Now I want the user to be asked for moves. This one works quite well,
asking *once* the user for a list of moves.

> askFixed :: String -> IO Fixed
> askFixed name = liftM Fixed askio
>     where askio = putStr (name ++ ", pick a list of numbers: ") >> readLn

I could easily reuse runGame:

> runGameSingleIO :: (Strategy a1, Strategy a2) => IO a1 -> IO a2 -> IO Player
> runGameSingleIO = liftM2 runGame

And this works:
runGameSingleIO (askFixed "Joe") (askFixed "Jack")

Now I want each user to be asked for moves repeatedly until there is a
win. This was my first try, using an infinite list and hoping lazyness
would work.

 
> askUntil :: String -> IO Fixed
> askUntil name = liftM Fixed (sequence $ repeat askio)
>     where askio = putStr (name ++ ", pick a number: ") >> readLn

However it does not work, if I evaluate:
liftM2 runGame (askUntil "Joe") (askUntil "Jack")
then Joe is indefinitely asked for his move...

Now, I supposed that IO [Move] was maybe (when triggered) a "unitary
action" returning the whole list with no lazyness, and that I would
rather need to have IO attached to individual moves [IO Move], so that
they could be triggered independently. Am I right, or is it still
subtler?

Anyway, I imagined I needed to start from

> data FixedIO = FixedIO [IO Move]

And that's where I failed. I could not define any instance of Strategy
that could be turned to a (IO Strategy) and reuse runGame, and use [IO
Move] somewhere. I could not bring the inner IOs of [IO Move] to be
syhthetised in front of IO Strategy. Was it possible?
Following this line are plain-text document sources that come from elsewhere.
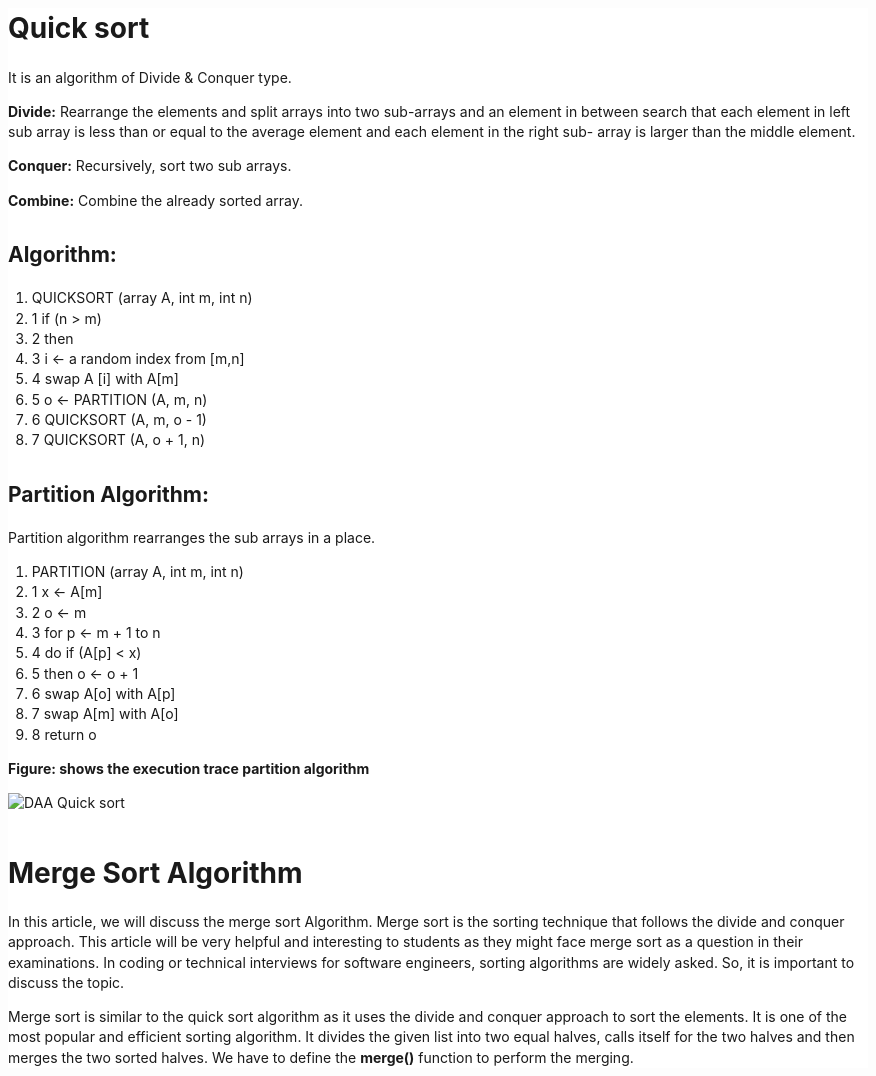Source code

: 
# Quick sort

It is an algorithm of Divide & Conquer type.

**Divide:**  Rearrange the elements and split arrays into two sub-arrays and an element in between search that each element in left sub array is less than or equal to the average element and each element in the right sub- array is larger than the middle element.

**Conquer:**  Recursively, sort two sub arrays.

**Combine:**  Combine the already sorted array.

## Algorithm:

1.  QUICKSORT (array A, int m, int n)
2.  1  if (n > m)
3.  2 then
4.  3 i ← a random index from [m,n]
5.  4 swap A [i] with A[m]
6.  5 o ← PARTITION (A, m, n)
7.  6 QUICKSORT (A, m, o - 1)
8.  7 QUICKSORT (A, o + 1, n)

## Partition Algorithm:

Partition algorithm rearranges the sub arrays in a place.

1.  PARTITION (array A, int m, int n)
2.  1 x ← A[m]
3.  2 o ← m
4.  3  for p ← m + 1 to n
5.  4  do  if (A[p] < x)
6.  5 then o ← o + 1
7.  6 swap A[o] with A[p]
8.  7 swap A[m] with A[o]
9.  8  return o

**Figure: shows the execution trace partition algorithm**

![DAA Quick sort](https://static.javatpoint.com/tutorial/daa/images/daa-quick-sort-partition-algorithm.png)

# Merge Sort Algorithm

In this article, we will discuss the merge sort Algorithm. Merge sort is the sorting technique that follows the divide and conquer approach. This article will be very helpful and interesting to students as they might face merge sort as a question in their examinations. In coding or technical interviews for software engineers, sorting algorithms are widely asked. So, it is important to discuss the topic.

Merge sort is similar to the quick sort algorithm as it uses the divide and conquer approach to sort the elements. It is one of the most popular and efficient sorting algorithm. It divides the given list into two equal halves, calls itself for the two halves and then merges the two sorted halves. We have to define the  **merge()**  function to perform the merging.
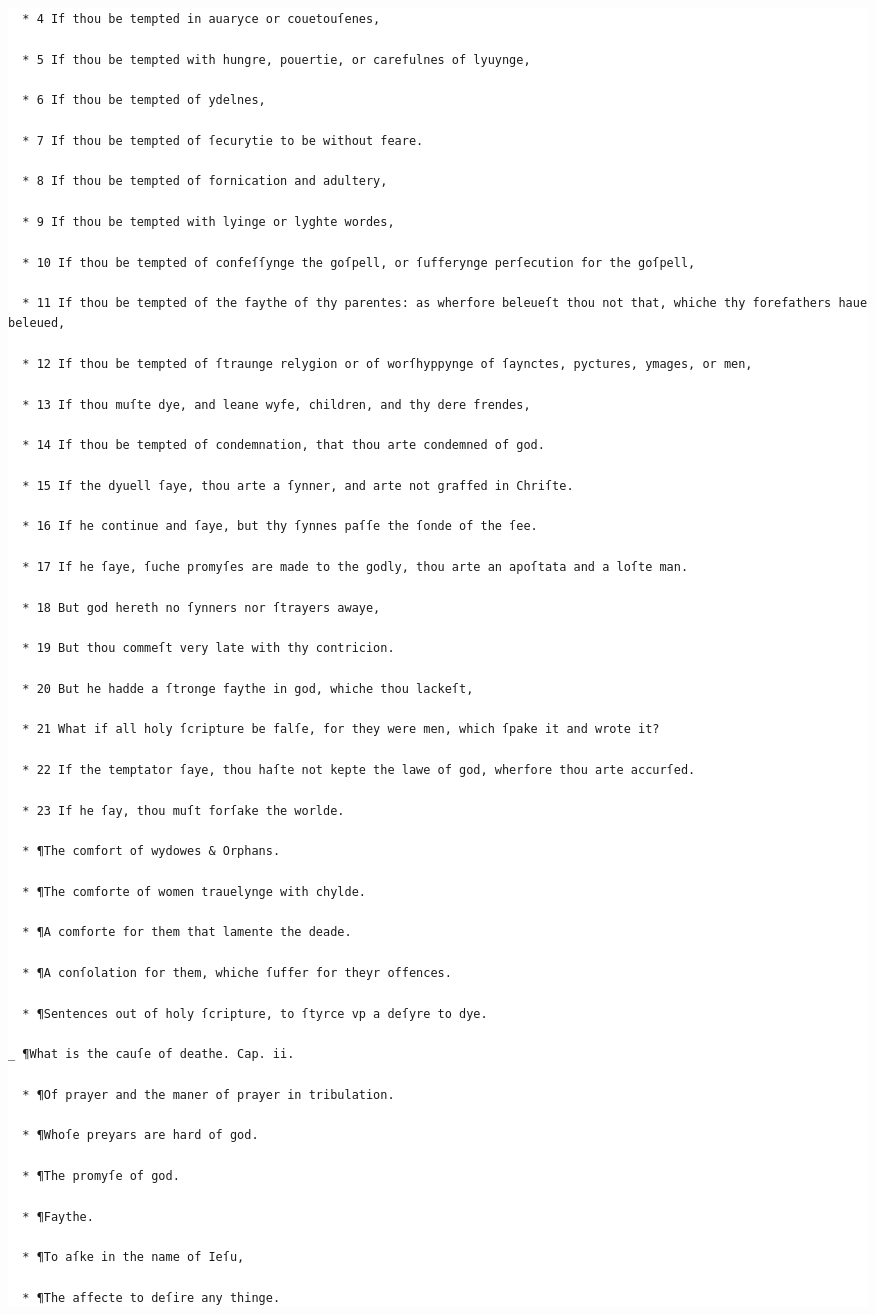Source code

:       * 4 If thou be tempted in auaryce or couetouſenes,

      * 5 If thou be tempted with hungre, pouertie, or carefulnes of lyuynge,

      * 6 If thou be tempted of ydelnes,

      * 7 If thou be tempted of ſecurytie to be without feare.

      * 8 If thou be tempted of fornication and adultery,

      * 9 If thou be tempted with lyinge or lyghte wordes,

      * 10 If thou be tempted of confeſſynge the goſpell, or ſufferynge perſecution for the goſpell,

      * 11 If thou be tempted of the faythe of thy parentes: as wherfore beleueſt thou not that, whiche thy forefathers haue beleued,

      * 12 If thou be tempted of ſtraunge relygion or of worſhyppynge of ſaynctes, pyctures, ymages, or men,

      * 13 If thou muſte dye, and leane wyfe, children, and thy dere frendes,

      * 14 If thou be tempted of condemnation, that thou arte condemned of god.

      * 15 If the dyuell ſaye, thou arte a ſynner, and arte not graffed in Chriſte.

      * 16 If he continue and ſaye, but thy ſynnes paſſe the ſonde of the ſee.

      * 17 If he ſaye, ſuche promyſes are made to the godly, thou arte an apoſtata and a loſte man.

      * 18 But god hereth no ſynners nor ſtrayers awaye,

      * 19 But thou commeſt very late with thy contricion.

      * 20 But he hadde a ſtronge faythe in god, whiche thou lackeſt,

      * 21 What if all holy ſcripture be falſe, for they were men, which ſpake it and wrote it?

      * 22 If the temptator ſaye, thou haſte not kepte the lawe of god, wherfore thou arte accurſed.

      * 23 If he ſay, thou muſt forſake the worlde.

      * ¶The comfort of wydowes & Orphans.

      * ¶The comforte of women trauelynge with chylde.

      * ¶A comforte for them that lamente the deade.

      * ¶A conſolation for them, whiche ſuffer for theyr offences.

      * ¶Sentences out of holy ſcripture, to ſtyrce vp a deſyre to dye.

    _ ¶What is the cauſe of deathe. Cap. ii.

      * ¶Of prayer and the maner of prayer in tribulation.

      * ¶Whoſe preyars are hard of god.

      * ¶The promyſe of god.

      * ¶Faythe.

      * ¶To aſke in the name of Ieſu,

      * ¶The affecte to deſire any thinge.
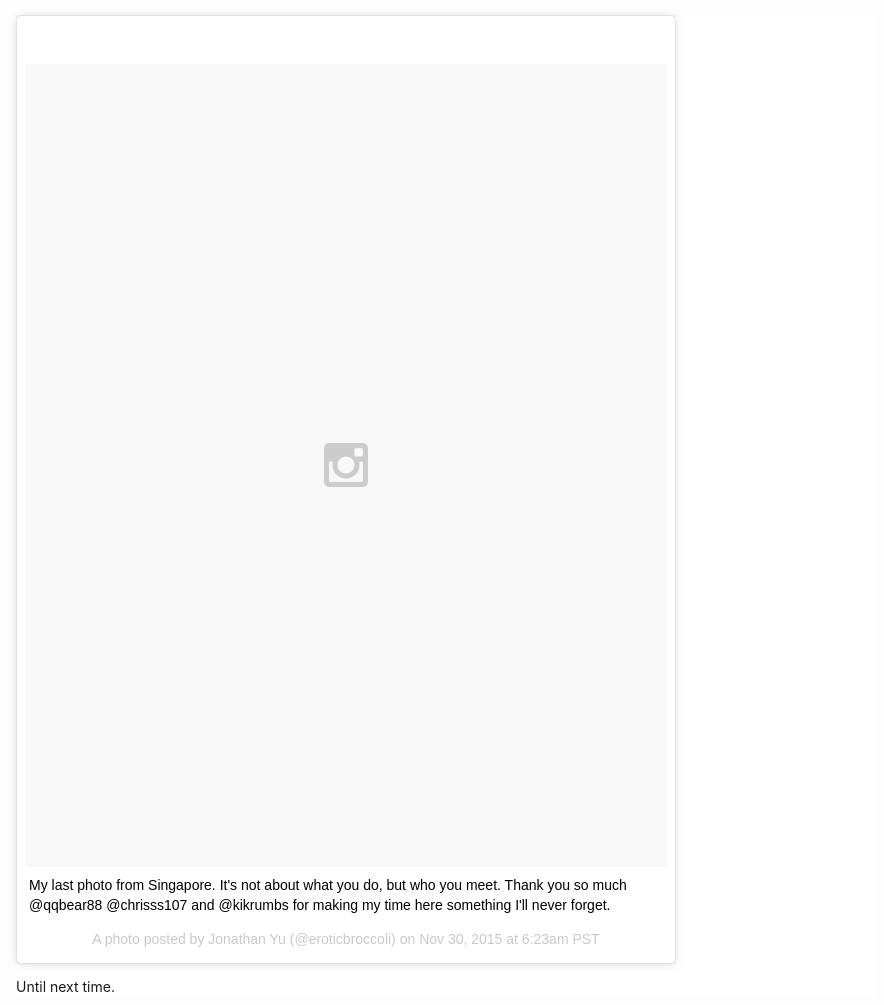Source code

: <blockquote class="instagram-media" data-instgrm-captioned data-instgrm-version="6" style=" background:#FFF; border:0; border-radius:3px; box-shadow:0 0 1px 0 rgba(0,0,0,0.5),0 1px 10px 0 rgba(0,0,0,0.15); margin: 1px; max-width:658px; padding:0; width:99.375%; width:-webkit-calc(100% - 2px); width:calc(100% - 2px);"><div style="padding:8px;"> <div style=" background:#F8F8F8; line-height:0; margin-top:40px; padding:62.5% 0; text-align:center; width:100%;"> <div style=" background:url(data:image/png;base64,iVBORw0KGgoAAAANSUhEUgAAACwAAAAsCAMAAAApWqozAAAAGFBMVEUiIiI9PT0eHh4gIB4hIBkcHBwcHBwcHBydr+JQAAAACHRSTlMABA4YHyQsM5jtaMwAAADfSURBVDjL7ZVBEgMhCAQBAf//42xcNbpAqakcM0ftUmFAAIBE81IqBJdS3lS6zs3bIpB9WED3YYXFPmHRfT8sgyrCP1x8uEUxLMzNWElFOYCV6mHWWwMzdPEKHlhLw7NWJqkHc4uIZphavDzA2JPzUDsBZziNae2S6owH8xPmX8G7zzgKEOPUoYHvGz1TBCxMkd3kwNVbU0gKHkx+iZILf77IofhrY1nYFnB/lQPb79drWOyJVa/DAvg9B/rLB4cC+Nqgdz/TvBbBnr6GBReqn/nRmDgaQEej7WhonozjF+Y2I/fZou/qAAAAAElFTkSuQmCC); display:block; height:44px; margin:0 auto -44px; position:relative; top:-22px; width:44px;"></div></div> <p style=" margin:8px 0 0 0; padding:0 4px;"> <a href="https://www.instagram.com/p/-tlF52R9je/" style=" color:#000; font-family:Arial,sans-serif; font-size:14px; font-style:normal; font-weight:normal; line-height:17px; text-decoration:none; word-wrap:break-word;" target="_blank">My last photo from Singapore. It&#39;s not about what you do, but who you meet. Thank you so much @qqbear88 @chrisss107 and @kikrumbs for making my time here something I&#39;ll never forget.</a></p> <p style=" color:#c9c8cd; font-family:Arial,sans-serif; font-size:14px; line-height:17px; margin-bottom:0; margin-top:8px; overflow:hidden; padding:8px 0 7px; text-align:center; text-overflow:ellipsis; white-space:nowrap;">A photo posted by Jonathan Yu (@eroticbroccoli) on <time style=" font-family:Arial,sans-serif; font-size:14px; line-height:17px;" datetime="2015-11-30T14:23:24+00:00">Nov 30, 2015 at 6:23am PST</time></p></div></blockquote>
<script async defer src="//platform.instagram.com/en_US/embeds.js"></script>

Until next time.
All I was able to contrive is a new definition of Strategy and runGame
for the IO case. This seems very awkward. Here it is:

> class StrategyIO a where
>     proposeNextIO :: Game -> a -> IO (Move, a)
> 
> runGameIO :: (StrategyIO a1, StrategyIO a2) => a1 -> a2 -> IO Player
> runGameIO x y = runGameIO' (Player1, x) (Player2, y) newGame
> 
> runGameIO' :: (StrategyIO a1, StrategyIO a2) =>
>               (Player, a1) -> (Player, a2) -> Game -> IO Player
> runGameIO' (px, x) (py, y) game =
>     do (move, x') <- proposeNextIO game x
>        case update game move of
>          Nothing -> return px
>          Just nextgame -> runGameIO' (py, y) (px, x') nextgame

Then FixedIO could be made a strategy:

> instance StrategyIO FixedIO where
>     proposeNextIO game s = case s of
>                              FixedIO [] -> return (0, FixedIO [])
>                              FixedIO (x:xs) -> liftM2 (,) x (return $ FixedIO xs)
> 
> askFixedIO :: String -> FixedIO
> askFixedIO name = FixedIO (repeat askio)
>     where askio = putStr (name ++ ", pick a number: ") >> readLn

and this works:
runGameIO (askFixedIO "Joe") (askFixedIO "Jack")

However, I wonder how to do it reusing the "pure" versions,
runGame and Strategy?

Thanks for anyone that has followed so far!